Discovery of Magnetic Topological Crystals

Abstract

Topological phases of matter have established a new paradigm in physics, bringing quantum phenomena to the macroscopic scale and hosting exotic emergent quasiparticles. In this thesis, I demonstrate with my collaborators the first Weyl semimetal, TaAs, using angle-resolved photoemission spectroscopy (ARPES), directly observing its emergent Weyl fermions and topological Fermi arc surface states [Science 349, 6248 (2015); Physical Review Letters 116, 066802 (2016)]. Next, I consider structurally chiral crystals, which I argue are guaranteed to host exotic chiral fermions leading to giant topological Fermi arcs. I study the chiral crystals RhSi and CoSi and I discover high-degeneracy chiral fermions with wide topological energy window, maximal separation in momentum space and giant Fermi arcs [Nature 567, 500 (2019); Nature Materials 17, 978 (2018)]. I establish a natural relationship between structural and topological chirality, producing a robust topological state which we predict supports a four-unit quantized photogalvanic effect [Physical Review Letters 119, 206401 (2017)].

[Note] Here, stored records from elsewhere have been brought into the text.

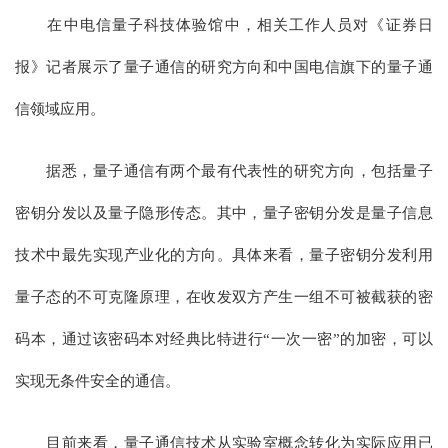
在中电信量子科技体验馆中，相关工作人员对《证券日
报》记者展示了量子通信的研究方向和中国电信旗下的量子通
信领域应用。
据悉，量子通信有两个最有代表性的研究方向，包括量子
密钥分发以及量子隐形传态。其中，量子密钥分发是量子信息
技术中最先实现产业化的方向。具体来看，量子密钥分发利用
量子态的不可克隆原理，在收发双方产生一组不可被截获的密
码本，通过该密码本对经典比特进行“一次一密”的加密，可以
实现无条件安全的通信。
目前来看，量子通信技术从实验室概念转化为实际应用已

Next, I discuss the first quantum topological superlattice [Science Advances 3, e1501692 (2017)]. I study multilayer heterostructures of alternating topological and trivial insulators. The Dirac cones at each interface tunnel across layers, realizing a new kind of emergent superlattice, where the interfaces act as lattice sites and the Dirac cones act as atomic orbitals. Adjusting the stacking pattern offers unprecedented control of individual hopping parameters in the atomic chain. I realize a novel topological phase transition and I predict that this platform may allow particle-hole symmetry without superconductivity.

Lastly, I present the discovery of a room-temperature topological magnet [arXiv:1712.09992]. I study crystals of Co2MnGa and I observe a topological invariant supported by the material's intrinsic magnetic order [Physical Review Letters 119, 156401 (2017)]. In particular I observe topological Weyl lines and drumhead surface states by ARPES and, through a scaling analysis of the anomalous Hall transport response, I find that the large anomalous Hall effect in Co2MnGa arises from the Weyl lines. I hope that my discovery of Co2MnGa establishes topological magnetism as a new research frontier in condensed matter physics.